[Dataset records]
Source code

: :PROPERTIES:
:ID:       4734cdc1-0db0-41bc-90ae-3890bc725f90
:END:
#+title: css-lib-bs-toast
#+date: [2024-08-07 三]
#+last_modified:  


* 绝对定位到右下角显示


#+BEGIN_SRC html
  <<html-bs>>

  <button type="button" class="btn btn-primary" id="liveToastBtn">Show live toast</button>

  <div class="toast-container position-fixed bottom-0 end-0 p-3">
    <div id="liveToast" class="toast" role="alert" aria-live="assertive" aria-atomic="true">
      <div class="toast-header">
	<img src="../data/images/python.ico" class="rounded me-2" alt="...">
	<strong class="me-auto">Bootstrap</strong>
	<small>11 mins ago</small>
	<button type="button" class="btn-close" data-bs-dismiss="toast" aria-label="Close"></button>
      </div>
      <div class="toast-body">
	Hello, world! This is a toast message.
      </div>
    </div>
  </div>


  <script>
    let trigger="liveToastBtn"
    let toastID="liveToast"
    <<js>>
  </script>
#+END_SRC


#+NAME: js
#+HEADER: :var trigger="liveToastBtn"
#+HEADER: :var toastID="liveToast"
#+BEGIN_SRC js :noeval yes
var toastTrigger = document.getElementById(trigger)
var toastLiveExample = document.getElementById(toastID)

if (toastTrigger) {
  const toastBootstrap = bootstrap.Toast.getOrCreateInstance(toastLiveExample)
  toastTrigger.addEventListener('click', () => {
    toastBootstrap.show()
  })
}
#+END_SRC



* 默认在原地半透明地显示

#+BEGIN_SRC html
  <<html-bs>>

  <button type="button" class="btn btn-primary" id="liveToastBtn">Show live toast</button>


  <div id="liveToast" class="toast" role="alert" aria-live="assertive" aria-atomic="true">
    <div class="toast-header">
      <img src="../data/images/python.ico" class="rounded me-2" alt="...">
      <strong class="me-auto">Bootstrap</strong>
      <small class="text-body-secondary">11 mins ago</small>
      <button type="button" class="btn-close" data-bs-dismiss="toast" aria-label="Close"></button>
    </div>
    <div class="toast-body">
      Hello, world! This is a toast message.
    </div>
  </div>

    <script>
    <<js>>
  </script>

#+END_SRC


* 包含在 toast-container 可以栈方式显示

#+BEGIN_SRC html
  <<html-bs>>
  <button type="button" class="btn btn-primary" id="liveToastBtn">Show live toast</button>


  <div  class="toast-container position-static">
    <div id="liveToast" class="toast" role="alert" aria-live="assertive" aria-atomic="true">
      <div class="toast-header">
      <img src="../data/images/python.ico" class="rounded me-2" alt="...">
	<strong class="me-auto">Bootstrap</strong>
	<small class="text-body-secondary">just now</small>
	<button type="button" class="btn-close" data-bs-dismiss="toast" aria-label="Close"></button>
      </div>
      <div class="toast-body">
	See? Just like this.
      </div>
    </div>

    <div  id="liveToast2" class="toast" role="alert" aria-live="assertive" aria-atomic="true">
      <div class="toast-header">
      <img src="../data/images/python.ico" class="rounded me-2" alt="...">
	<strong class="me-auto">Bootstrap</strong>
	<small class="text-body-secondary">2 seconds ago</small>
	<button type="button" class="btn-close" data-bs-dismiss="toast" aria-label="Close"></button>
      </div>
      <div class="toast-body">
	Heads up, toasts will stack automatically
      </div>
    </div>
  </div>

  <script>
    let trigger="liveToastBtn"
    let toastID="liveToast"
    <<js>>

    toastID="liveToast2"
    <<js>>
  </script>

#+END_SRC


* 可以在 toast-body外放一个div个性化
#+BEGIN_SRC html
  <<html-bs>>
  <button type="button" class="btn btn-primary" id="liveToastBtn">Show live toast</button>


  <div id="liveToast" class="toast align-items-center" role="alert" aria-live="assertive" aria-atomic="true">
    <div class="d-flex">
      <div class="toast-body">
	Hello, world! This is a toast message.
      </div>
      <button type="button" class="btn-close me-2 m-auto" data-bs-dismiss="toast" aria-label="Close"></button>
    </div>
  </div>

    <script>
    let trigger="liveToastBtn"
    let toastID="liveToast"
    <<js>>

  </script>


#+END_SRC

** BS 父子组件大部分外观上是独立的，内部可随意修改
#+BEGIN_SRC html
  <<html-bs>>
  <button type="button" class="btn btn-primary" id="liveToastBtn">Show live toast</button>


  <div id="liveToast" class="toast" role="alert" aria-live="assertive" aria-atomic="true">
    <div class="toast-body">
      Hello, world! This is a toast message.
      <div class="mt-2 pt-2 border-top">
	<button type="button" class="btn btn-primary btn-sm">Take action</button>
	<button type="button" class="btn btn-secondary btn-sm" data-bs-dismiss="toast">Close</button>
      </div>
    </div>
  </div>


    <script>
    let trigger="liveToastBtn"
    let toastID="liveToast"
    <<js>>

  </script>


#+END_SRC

_What is needed:_
In full and without deviation, reproduce the entries above.

_Answer area:_
Source code

: :PROPERTIES:
:ID:       4734cdc1-0db0-41bc-90ae-3890bc725f90
:END:
#+title: css-lib-bs-toast
#+date: [2024-08-07 三]
#+last_modified:  


* 绝对定位到右下角显示


#+BEGIN_SRC html
  <<html-bs>>

  <button type="button" class="btn btn-primary" id="liveToastBtn">Show live toast</button>

  <div class="toast-container position-fixed bottom-0 end-0 p-3">
    <div id="liveToast" class="toast" role="alert" aria-live="assertive" aria-atomic="true">
      <div class="toast-header">
	<img src="../data/images/python.ico" class="rounded me-2" alt="...">
	<strong class="me-auto">Bootstrap</strong>
	<small>11 mins ago</small>
	<button type="button" class="btn-close" data-bs-dismiss="toast" aria-label="Close"></button>
      </div>
      <div class="toast-body">
	Hello, world! This is a toast message.
      </div>
    </div>
  </div>


  <script>
    let trigger="liveToastBtn"
    let toastID="liveToast"
    <<js>>
  </script>
#+END_SRC


#+NAME: js
#+HEADER: :var trigger="liveToastBtn"
#+HEADER: :var toastID="liveToast"
#+BEGIN_SRC js :noeval yes
var toastTrigger = document.getElementById(trigger)
var toastLiveExample = document.getElementById(toastID)

if (toastTrigger) {
  const toastBootstrap = bootstrap.Toast.getOrCreateInstance(toastLiveExample)
  toastTrigger.addEventListener('click', () => {
    toastBootstrap.show()
  })
}
#+END_SRC



* 默认在原地半透明地显示

#+BEGIN_SRC html
  <<html-bs>>

  <button type="button" class="btn btn-primary" id="liveToastBtn">Show live toast</button>


  <div id="liveToast" class="toast" role="alert" aria-live="assertive" aria-atomic="true">
    <div class="toast-header">
      <img src="../data/images/python.ico" class="rounded me-2" alt="...">
      <strong class="me-auto">Bootstrap</strong>
      <small class="text-body-secondary">11 mins ago</small>
      <button type="button" class="btn-close" data-bs-dismiss="toast" aria-label="Close"></button>
    </div>
    <div class="toast-body">
      Hello, world! This is a toast message.
    </div>
  </div>

    <script>
    <<js>>
  </script>

#+END_SRC


* 包含在 toast-container 可以栈方式显示

#+BEGIN_SRC html
  <<html-bs>>
  <button type="button" class="btn btn-primary" id="liveToastBtn">Show live toast</button>


  <div  class="toast-container position-static">
    <div id="liveToast" class="toast" role="alert" aria-live="assertive" aria-atomic="true">
      <div class="toast-header">
      <img src="../data/images/python.ico" class="rounded me-2" alt="...">
	<strong class="me-auto">Bootstrap</strong>
	<small class="text-body-secondary">just now</small>
	<button type="button" class="btn-close" data-bs-dismiss="toast" aria-label="Close"></button>
      </div>
      <div class="toast-body">
	See? Just like this.
      </div>
    </div>

    <div  id="liveToast2" class="toast" role="alert" aria-live="assertive" aria-atomic="true">
      <div class="toast-header">
      <img src="../data/images/python.ico" class="rounded me-2" alt="...">
	<strong class="me-auto">Bootstrap</strong>
	<small class="text-body-secondary">2 seconds ago</small>
	<button type="button" class="btn-close" data-bs-dismiss="toast" aria-label="Close"></button>
      </div>
      <div class="toast-body">
	Heads up, toasts will stack automatically
      </div>
    </div>
  </div>

  <script>
    let trigger="liveToastBtn"
    let toastID="liveToast"
    <<js>>

    toastID="liveToast2"
    <<js>>
  </script>

#+END_SRC


* 可以在 toast-body外放一个div个性化
#+BEGIN_SRC html
  <<html-bs>>
  <button type="button" class="btn btn-primary" id="liveToastBtn">Show live toast</button>


  <div id="liveToast" class="toast align-items-center" role="alert" aria-live="assertive" aria-atomic="true">
    <div class="d-flex">
      <div class="toast-body">
	Hello, world! This is a toast message.
      </div>
      <button type="button" class="btn-close me-2 m-auto" data-bs-dismiss="toast" aria-label="Close"></button>
    </div>
  </div>

    <script>
    let trigger="liveToastBtn"
    let toastID="liveToast"
    <<js>>

  </script>


#+END_SRC

** BS 父子组件大部分外观上是独立的，内部可随意修改
#+BEGIN_SRC html
  <<html-bs>>
  <button type="button" class="btn btn-primary" id="liveToastBtn">Show live toast</button>


  <div id="liveToast" class="toast" role="alert" aria-live="assertive" aria-atomic="true">
    <div class="toast-body">
      Hello, world! This is a toast message.
      <div class="mt-2 pt-2 border-top">
	<button type="button" class="btn btn-primary btn-sm">Take action</button>
	<button type="button" class="btn btn-secondary btn-sm" data-bs-dismiss="toast">Close</button>
      </div>
    </div>
  </div>


    <script>
    let trigger="liveToastBtn"
    let toastID="liveToast"
    <<js>>

  </script>


#+END_SRC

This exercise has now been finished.